I was in London last week when the febrile madness of Where Is Kate? was blowing up social media, and The Curious Mystery of the Doctored Mother’s Day Photograph consumed every news outlet and dinner table conversation.
After The Associated Press issued a “kill notification” on the botched Photoshopped image of a suspiciously glossy Princess of Wales flanked by her beaming progeny, there was a typical outburst of tabloid pomposity questioning whether Kensington Palace could ever be considered a “trusted source” of news.

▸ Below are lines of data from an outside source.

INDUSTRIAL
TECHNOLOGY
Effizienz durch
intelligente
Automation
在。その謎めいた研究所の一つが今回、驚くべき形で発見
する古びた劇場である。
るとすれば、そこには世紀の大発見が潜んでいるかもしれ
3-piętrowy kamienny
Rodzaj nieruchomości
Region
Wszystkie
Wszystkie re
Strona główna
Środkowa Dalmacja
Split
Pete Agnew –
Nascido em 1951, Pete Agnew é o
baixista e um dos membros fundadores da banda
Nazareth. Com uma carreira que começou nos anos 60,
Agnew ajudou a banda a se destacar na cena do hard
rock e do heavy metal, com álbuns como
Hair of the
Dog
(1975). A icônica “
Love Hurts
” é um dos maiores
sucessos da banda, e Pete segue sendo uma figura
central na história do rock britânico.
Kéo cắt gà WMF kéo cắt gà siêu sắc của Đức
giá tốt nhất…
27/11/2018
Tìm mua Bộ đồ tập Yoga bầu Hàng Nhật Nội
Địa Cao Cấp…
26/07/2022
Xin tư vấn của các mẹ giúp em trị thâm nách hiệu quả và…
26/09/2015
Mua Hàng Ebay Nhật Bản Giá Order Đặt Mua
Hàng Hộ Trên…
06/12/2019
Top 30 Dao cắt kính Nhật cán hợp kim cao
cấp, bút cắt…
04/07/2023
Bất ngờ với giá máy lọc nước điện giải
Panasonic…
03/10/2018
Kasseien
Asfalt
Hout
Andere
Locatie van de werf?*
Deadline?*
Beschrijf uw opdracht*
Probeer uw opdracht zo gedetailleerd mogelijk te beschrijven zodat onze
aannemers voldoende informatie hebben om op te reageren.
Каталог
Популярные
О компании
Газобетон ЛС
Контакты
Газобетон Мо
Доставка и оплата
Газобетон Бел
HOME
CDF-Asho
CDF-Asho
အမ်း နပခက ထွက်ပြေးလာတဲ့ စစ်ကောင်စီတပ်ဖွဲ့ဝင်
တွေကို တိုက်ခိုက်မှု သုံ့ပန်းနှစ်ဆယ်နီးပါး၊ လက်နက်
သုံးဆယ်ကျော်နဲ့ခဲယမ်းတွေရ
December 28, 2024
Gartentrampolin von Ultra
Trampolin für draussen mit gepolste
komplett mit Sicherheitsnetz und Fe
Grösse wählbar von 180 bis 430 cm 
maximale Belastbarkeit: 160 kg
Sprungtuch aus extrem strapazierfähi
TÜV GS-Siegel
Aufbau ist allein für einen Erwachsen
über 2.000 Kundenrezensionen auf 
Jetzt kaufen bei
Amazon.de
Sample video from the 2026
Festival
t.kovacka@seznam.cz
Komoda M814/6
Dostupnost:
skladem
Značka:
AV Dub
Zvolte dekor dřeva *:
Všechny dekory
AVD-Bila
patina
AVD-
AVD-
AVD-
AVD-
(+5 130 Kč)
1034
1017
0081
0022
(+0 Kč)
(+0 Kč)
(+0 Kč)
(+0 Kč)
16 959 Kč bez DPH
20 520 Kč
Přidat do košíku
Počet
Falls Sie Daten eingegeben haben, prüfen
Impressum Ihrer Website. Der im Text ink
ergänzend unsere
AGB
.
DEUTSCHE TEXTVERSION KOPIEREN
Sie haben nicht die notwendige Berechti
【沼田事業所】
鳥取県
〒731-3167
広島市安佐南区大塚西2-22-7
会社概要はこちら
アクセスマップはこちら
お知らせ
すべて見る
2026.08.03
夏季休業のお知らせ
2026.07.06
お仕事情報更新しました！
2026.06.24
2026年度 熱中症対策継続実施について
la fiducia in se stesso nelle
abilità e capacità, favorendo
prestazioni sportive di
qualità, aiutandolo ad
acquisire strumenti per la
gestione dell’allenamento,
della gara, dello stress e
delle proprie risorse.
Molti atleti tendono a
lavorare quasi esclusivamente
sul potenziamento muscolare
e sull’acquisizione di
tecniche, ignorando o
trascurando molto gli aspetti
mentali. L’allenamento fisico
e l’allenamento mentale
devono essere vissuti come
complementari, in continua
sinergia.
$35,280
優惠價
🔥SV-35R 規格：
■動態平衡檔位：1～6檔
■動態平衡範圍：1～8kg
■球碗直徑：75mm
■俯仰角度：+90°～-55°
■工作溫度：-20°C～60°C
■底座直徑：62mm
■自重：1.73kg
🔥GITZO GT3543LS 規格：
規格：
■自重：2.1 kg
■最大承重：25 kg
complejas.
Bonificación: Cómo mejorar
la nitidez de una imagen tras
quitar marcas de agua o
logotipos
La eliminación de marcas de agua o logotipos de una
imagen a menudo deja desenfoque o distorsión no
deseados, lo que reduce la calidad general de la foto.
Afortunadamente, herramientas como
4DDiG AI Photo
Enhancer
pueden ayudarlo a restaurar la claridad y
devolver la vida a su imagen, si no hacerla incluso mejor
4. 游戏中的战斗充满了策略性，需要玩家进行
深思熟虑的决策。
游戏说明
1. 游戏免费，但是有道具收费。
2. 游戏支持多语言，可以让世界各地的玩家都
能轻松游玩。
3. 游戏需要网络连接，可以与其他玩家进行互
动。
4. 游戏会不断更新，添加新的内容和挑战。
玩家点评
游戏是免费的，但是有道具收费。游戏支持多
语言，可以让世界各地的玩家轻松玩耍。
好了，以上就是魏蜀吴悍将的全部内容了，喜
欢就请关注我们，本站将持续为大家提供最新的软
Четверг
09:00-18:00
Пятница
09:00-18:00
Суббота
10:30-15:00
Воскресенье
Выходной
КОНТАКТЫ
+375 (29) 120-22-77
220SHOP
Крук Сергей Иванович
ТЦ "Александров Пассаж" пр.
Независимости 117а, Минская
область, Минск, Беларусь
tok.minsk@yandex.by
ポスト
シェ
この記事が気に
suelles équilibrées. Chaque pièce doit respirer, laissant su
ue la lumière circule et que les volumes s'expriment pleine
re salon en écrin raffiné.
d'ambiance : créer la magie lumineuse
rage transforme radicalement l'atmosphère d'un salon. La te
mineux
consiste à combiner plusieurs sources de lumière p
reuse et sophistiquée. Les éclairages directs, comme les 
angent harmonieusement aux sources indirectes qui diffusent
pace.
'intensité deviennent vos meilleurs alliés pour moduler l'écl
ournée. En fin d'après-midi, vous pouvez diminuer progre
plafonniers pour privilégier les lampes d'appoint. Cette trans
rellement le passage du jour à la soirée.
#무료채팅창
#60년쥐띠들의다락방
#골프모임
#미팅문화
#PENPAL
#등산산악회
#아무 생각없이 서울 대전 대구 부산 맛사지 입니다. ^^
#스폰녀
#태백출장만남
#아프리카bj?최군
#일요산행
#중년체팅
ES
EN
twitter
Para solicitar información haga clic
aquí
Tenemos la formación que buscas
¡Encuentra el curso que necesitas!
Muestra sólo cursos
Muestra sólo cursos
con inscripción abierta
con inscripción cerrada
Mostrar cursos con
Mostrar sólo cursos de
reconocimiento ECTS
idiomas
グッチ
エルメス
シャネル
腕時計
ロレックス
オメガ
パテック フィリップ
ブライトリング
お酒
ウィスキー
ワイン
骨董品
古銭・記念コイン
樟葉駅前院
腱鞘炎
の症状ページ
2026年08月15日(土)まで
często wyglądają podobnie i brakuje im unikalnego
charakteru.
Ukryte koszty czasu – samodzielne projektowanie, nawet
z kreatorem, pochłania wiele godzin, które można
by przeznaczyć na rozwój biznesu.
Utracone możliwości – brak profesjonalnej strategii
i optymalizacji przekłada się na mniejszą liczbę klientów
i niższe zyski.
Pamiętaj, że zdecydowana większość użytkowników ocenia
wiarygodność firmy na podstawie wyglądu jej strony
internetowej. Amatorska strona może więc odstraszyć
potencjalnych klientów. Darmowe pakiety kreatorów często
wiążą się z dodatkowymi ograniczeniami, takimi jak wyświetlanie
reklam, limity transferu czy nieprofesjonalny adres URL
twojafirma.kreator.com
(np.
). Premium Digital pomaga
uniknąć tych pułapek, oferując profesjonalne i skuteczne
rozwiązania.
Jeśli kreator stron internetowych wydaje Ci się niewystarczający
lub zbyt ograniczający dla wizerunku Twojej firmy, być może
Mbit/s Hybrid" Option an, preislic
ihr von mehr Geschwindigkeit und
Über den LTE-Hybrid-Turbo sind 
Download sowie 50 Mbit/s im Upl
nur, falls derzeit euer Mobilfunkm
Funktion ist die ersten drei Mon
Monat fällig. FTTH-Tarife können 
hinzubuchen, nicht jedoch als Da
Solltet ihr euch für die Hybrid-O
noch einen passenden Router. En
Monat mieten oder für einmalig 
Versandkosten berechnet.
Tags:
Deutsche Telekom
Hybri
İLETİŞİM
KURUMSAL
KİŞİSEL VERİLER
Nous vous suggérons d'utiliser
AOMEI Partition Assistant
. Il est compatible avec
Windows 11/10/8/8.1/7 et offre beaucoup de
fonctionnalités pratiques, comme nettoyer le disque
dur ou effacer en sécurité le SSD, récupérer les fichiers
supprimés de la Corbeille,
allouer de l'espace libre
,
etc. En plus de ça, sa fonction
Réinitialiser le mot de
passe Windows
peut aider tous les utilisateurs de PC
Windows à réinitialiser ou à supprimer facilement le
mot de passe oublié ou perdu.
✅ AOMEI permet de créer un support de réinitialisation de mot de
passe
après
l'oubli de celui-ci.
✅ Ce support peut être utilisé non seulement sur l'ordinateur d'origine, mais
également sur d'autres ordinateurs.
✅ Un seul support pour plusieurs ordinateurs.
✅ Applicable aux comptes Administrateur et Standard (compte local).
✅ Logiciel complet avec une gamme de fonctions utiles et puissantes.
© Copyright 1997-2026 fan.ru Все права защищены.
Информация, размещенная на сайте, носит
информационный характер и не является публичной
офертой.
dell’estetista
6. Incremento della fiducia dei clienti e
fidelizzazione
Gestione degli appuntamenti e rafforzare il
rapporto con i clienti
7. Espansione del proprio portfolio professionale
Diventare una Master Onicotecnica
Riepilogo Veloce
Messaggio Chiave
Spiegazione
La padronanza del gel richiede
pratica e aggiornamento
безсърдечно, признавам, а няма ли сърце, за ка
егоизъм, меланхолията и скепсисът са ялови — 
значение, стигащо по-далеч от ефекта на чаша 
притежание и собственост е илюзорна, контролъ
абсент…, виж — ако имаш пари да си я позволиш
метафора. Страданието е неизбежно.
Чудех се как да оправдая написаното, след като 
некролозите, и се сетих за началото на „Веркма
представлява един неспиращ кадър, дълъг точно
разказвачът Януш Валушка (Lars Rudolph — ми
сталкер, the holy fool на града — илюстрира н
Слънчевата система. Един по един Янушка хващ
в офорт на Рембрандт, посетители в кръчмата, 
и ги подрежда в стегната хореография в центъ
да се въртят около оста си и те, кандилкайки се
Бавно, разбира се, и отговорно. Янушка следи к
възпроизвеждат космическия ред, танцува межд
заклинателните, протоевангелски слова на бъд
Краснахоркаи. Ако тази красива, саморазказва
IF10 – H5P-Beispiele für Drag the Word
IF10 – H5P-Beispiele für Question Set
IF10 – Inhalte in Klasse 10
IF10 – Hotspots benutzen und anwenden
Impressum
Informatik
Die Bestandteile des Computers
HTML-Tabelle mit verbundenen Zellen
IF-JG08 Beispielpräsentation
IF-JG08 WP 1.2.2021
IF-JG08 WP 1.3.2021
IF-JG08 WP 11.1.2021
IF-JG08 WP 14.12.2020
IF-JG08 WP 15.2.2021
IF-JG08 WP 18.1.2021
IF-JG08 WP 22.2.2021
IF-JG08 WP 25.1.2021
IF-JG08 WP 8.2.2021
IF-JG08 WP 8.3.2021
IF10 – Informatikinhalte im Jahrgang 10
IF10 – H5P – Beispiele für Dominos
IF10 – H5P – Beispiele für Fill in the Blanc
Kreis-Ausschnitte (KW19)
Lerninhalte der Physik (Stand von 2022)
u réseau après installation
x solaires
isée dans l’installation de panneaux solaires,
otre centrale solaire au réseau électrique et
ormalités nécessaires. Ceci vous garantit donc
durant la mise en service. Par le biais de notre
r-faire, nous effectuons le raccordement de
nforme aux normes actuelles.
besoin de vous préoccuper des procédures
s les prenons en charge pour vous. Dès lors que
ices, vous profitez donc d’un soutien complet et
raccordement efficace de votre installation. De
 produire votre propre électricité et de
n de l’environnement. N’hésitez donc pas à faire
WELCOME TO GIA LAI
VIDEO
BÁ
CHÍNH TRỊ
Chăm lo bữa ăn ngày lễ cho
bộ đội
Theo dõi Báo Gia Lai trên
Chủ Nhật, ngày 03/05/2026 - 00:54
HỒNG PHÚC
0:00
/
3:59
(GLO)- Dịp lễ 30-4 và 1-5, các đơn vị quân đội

Huh? When was the last time any tabloid considered the palace a trusted source of news? As editor of Vanity Fair in 1985 I wrote a piece revealing that Prince Charles and Princess Diana were having awful marital fights. The palace roundly denied it and the royal couple denied it in a television interview, confirming in my mind — correctly as it turned out — that it was all true.
But this time, the volume and tenor of the gossip was off the charts. In all the raucous, salacious and often cruel rumor-mongering last week about Catherine, almost no one considered that behind the scenes something tragic was unfolding. When social media shrieked that there would be a very somber press announcement on Friday, royal-watchers assumed it would be from King Charles, who is battling an unspecified cancer.
But then the bombshell: Catherine announced in a video message that she, too, has cancer. After which there has rightly been a wave of cosmic shame at what this gracious public servant has been made to endure.
Catherine’s explanation of her cancer diagnosis was composed and moving, her face strained but brave. Filmed on a bench against a glimpse of spring daffodils, here was an ill mother trying to cope with a shocking diagnosis and painful medical treatment while shielding her young, worried children from the vultures of modern media.